PART II. OTHER INFORMATION
ITEM 1. LEGAL PROCEEDINGS.
On April 29, 2021, Rays Technology Co., Ltd. (“Rays”), a majority-owned subsidiary of the Company, received a Decision Letter dated April 27, 2021 from the Financial Supervisory Commission (Taiwan) (the “FSC”) stating that Rays was fined NTD900,000 (equivalent to approximately $32,233 USD) by the FSC for violating Article 167-1 Section 3 of the Insurance Act of Taiwan (the “Act”). The FSC found that from 2019 to 2021 Rays used its website “Triple-I” and its point system thereon to facilitate certain insurance sales and charged the points from certain participating insurance salespersons on the Triple-I point system once clients purchased insurance products from those insurance salespersons. The FSC found that Rays’ operations through the Triple-I website constituted insurance brokerage services but Rays did not have the proper insurance brokerage license while operating the Triple-I website.
On May 11, 2021, the FSC verbally informed Law Broker that it could expect a Decision Letter from the FSC stating that Law Broker was fined NTD1.7 million (equivalent to approximately $60,565 USD) and one-month correction period for violating the relevant laws
34
and regulations of the Act. The FSC found that from 2011 to 2020 Law Broker charged advertising fees and business promotion fees pursuant to certain contracts and agreements with some of its strategic insurance companies and such charges exceeded the scope of remuneration for insurance-related services allowed for Law Broker. The FSC found that such business practices of Law Broker’s did not comply with Article 9 of the Act and Section 11 of Article 49 of the Regulations Governing Insurance Brokers.

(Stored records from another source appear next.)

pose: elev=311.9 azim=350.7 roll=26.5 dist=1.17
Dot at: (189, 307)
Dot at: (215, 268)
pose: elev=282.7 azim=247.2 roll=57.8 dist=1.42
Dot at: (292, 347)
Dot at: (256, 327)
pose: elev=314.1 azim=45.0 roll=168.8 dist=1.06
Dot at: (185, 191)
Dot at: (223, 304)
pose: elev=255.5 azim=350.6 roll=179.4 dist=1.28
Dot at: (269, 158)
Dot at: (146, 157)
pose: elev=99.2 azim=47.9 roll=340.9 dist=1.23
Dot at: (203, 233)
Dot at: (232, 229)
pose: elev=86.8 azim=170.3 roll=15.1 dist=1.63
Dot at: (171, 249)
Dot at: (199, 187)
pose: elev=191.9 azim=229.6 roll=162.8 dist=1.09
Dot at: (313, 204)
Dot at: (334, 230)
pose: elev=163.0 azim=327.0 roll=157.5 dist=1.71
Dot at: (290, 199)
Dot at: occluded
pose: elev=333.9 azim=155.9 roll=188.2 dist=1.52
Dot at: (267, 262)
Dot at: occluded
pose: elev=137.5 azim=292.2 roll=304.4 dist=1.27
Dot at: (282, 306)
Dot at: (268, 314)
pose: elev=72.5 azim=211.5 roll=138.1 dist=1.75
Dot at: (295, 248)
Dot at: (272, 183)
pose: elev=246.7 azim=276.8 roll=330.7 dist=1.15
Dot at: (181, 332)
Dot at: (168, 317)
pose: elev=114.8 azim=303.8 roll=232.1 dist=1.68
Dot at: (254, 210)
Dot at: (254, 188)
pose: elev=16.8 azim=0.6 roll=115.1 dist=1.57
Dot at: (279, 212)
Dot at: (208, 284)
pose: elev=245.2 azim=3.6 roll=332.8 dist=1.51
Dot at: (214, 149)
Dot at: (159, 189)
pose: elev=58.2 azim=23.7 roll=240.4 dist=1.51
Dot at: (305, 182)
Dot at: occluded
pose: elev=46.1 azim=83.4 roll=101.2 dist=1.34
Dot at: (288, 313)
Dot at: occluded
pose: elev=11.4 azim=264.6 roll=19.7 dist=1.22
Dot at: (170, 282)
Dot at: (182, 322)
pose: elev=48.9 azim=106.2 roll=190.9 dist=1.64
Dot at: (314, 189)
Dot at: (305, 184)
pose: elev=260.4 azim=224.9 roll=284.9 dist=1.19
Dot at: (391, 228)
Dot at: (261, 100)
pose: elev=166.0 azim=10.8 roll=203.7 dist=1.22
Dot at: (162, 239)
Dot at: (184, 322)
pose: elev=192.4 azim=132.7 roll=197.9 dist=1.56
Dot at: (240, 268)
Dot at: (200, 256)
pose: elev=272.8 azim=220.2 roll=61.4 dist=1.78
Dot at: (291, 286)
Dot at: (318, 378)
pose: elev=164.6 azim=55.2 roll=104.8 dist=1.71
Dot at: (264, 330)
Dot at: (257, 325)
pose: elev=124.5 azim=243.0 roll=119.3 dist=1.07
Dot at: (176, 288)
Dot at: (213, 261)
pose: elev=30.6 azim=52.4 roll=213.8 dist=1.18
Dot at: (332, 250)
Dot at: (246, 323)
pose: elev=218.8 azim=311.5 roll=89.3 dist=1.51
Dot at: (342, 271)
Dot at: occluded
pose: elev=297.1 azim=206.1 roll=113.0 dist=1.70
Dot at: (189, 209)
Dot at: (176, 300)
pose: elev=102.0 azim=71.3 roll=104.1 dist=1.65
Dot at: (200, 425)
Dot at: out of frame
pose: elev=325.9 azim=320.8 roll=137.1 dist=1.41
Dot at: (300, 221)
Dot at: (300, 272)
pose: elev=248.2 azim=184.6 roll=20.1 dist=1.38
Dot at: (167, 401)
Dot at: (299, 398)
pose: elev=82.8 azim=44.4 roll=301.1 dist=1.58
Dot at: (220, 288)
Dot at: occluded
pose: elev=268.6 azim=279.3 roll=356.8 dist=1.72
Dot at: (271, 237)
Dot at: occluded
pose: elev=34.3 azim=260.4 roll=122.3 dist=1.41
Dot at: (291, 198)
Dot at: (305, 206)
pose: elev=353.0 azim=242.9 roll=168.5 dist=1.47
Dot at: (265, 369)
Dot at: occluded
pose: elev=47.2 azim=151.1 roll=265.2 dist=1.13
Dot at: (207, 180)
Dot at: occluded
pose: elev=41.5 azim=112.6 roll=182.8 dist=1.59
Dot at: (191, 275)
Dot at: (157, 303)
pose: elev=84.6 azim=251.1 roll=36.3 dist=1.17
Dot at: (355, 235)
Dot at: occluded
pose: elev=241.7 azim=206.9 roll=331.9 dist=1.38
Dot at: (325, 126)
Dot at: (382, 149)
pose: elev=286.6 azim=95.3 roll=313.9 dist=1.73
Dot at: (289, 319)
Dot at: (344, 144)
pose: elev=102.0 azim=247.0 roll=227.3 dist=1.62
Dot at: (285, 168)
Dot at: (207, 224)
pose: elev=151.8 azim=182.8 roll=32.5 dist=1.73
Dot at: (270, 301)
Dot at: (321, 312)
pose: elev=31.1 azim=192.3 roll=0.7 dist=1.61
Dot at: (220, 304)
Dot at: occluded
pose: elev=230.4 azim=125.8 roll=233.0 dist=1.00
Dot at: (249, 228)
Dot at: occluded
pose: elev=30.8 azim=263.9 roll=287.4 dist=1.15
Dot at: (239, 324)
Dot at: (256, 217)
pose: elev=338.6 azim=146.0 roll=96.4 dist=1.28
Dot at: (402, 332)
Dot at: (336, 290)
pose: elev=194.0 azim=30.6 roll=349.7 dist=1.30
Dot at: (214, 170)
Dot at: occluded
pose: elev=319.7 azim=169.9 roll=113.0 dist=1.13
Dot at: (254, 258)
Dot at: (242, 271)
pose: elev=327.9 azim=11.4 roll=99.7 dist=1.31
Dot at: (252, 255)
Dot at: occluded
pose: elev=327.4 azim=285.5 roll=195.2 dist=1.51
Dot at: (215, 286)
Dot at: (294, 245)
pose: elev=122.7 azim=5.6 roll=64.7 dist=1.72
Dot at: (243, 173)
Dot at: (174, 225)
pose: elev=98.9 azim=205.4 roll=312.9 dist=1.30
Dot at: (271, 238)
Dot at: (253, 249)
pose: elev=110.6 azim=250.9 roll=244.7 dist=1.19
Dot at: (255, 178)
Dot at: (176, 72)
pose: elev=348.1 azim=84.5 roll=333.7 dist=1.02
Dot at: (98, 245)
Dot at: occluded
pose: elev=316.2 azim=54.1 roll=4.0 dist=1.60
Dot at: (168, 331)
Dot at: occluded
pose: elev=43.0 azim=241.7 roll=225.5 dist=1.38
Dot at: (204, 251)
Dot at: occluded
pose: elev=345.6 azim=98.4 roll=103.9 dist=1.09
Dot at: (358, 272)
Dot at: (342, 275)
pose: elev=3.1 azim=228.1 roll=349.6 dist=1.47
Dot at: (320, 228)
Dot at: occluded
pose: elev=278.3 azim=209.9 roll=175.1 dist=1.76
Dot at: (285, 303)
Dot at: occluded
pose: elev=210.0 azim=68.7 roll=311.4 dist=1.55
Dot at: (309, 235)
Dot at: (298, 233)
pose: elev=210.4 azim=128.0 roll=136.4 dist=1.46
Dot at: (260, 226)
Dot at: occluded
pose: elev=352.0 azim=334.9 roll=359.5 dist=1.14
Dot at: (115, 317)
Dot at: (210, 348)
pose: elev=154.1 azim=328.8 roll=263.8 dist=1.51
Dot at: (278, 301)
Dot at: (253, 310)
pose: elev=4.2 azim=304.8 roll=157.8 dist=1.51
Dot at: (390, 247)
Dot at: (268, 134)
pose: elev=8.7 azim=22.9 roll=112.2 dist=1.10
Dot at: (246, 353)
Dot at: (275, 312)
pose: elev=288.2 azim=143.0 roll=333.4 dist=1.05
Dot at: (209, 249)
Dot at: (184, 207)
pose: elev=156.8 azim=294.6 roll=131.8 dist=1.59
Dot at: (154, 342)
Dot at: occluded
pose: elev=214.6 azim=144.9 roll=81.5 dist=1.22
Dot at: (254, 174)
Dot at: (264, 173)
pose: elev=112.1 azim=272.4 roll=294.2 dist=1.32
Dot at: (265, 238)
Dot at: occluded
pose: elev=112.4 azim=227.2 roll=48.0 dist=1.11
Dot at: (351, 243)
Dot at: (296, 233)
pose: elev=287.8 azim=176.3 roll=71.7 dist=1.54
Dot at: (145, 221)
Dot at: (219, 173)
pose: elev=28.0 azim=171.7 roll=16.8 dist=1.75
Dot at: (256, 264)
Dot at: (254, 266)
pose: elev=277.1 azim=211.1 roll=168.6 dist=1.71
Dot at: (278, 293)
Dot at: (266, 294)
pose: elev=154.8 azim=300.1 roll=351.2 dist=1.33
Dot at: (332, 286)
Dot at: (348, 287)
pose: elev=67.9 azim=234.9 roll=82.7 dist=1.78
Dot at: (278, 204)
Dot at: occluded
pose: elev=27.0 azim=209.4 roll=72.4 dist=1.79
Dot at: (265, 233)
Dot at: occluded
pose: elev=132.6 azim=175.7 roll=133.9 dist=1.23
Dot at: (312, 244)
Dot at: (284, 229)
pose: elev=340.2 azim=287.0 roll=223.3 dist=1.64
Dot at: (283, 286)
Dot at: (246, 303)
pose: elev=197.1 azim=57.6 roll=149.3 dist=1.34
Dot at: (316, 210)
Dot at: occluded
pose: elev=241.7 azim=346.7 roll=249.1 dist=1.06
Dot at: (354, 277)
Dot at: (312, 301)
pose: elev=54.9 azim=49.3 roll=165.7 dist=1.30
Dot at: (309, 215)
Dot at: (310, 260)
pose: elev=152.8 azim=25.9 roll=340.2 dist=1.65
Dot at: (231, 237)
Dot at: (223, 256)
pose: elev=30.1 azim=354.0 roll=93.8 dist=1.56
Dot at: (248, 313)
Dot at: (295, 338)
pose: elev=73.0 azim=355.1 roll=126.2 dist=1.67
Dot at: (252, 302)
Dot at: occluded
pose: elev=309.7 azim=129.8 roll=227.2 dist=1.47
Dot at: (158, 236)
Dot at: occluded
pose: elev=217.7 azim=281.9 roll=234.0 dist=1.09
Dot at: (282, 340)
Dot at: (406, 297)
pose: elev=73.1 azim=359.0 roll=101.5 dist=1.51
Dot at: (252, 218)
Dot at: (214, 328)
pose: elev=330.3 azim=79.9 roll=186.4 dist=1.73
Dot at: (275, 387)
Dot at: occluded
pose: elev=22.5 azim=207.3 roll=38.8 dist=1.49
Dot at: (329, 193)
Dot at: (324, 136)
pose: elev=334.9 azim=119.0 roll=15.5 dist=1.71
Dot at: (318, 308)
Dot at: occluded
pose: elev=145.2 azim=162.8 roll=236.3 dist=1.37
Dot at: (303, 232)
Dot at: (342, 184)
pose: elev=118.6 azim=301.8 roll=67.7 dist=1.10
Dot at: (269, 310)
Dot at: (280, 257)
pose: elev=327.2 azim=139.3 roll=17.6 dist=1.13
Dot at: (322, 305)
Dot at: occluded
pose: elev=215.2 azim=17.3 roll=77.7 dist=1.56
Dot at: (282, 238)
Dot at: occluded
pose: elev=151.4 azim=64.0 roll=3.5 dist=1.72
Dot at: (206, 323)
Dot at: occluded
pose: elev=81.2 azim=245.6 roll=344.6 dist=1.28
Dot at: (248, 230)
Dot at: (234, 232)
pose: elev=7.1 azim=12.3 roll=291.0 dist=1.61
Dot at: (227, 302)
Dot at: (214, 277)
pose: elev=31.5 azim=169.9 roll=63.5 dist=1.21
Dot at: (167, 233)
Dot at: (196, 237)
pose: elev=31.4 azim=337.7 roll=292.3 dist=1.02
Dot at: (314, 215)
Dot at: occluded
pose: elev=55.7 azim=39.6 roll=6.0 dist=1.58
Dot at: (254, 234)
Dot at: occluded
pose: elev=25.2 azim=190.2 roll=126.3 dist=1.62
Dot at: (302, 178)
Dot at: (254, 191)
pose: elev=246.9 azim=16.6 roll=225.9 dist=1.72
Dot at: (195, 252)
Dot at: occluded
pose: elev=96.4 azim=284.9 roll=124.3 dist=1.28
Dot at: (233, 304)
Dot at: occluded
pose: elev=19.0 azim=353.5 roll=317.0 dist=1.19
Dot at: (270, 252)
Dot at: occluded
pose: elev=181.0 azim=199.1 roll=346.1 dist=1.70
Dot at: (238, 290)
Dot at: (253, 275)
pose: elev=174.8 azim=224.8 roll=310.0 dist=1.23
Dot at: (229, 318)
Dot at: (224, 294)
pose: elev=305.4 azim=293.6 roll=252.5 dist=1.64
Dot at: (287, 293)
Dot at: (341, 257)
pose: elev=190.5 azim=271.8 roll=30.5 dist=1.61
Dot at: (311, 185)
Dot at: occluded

The Company’s two subsidiaries, Rays and Law Broker, are in the process of adjusting their business models to regain compliance with the relevant laws and regulations and have paid the respective fines in full within the prescribed periods.
Except as disclosed above, during the three months ended September 30, 2021, we were not aware of any other legal proceedings or claims that we believed would have a material adverse effect on our business, financial condition or operating results. From time to time, we may become involved in various lawsuits and legal proceedings, which arise in the ordinary course of business, such as labor and employment disputes. Litigation is subject to inherent uncertainties, and an adverse result in these or other matters may arise from time to time that may harm our business.
ITEM 1A. RISK FACTORS.
As a smaller reporting company, we are not required to make disclosure under this item.
ITEM 2. UNREGISTERED SALES OF EQUITY SECURITIES AND USE OF PROCEEDS.
On August 13, 2021, the Company along with its wholly owned subsidiary Action Holdings Financial Limited entered into the Amendment 4 to the Acquisition Agreement (this “Amendment”) with Mr. Chwan Hau Li, a member of the board of directors of the Company. Pursuant to the Amendement and as additional consideration for Mr. Li due to certain adjustments, the Company issued Mr. Li 864,463 shares of Company’s common stock on October 15, 2021. The foregoing summary description of the Amendment is subject to and qualified in its entirety by the full text of the Amendment, a copy of which has been filed on August 16, 2021 as Exhibit 10.1 to the Quarterly Report on Form 10-Q for the period ended June 30, 2021 and incorporated herein by reference.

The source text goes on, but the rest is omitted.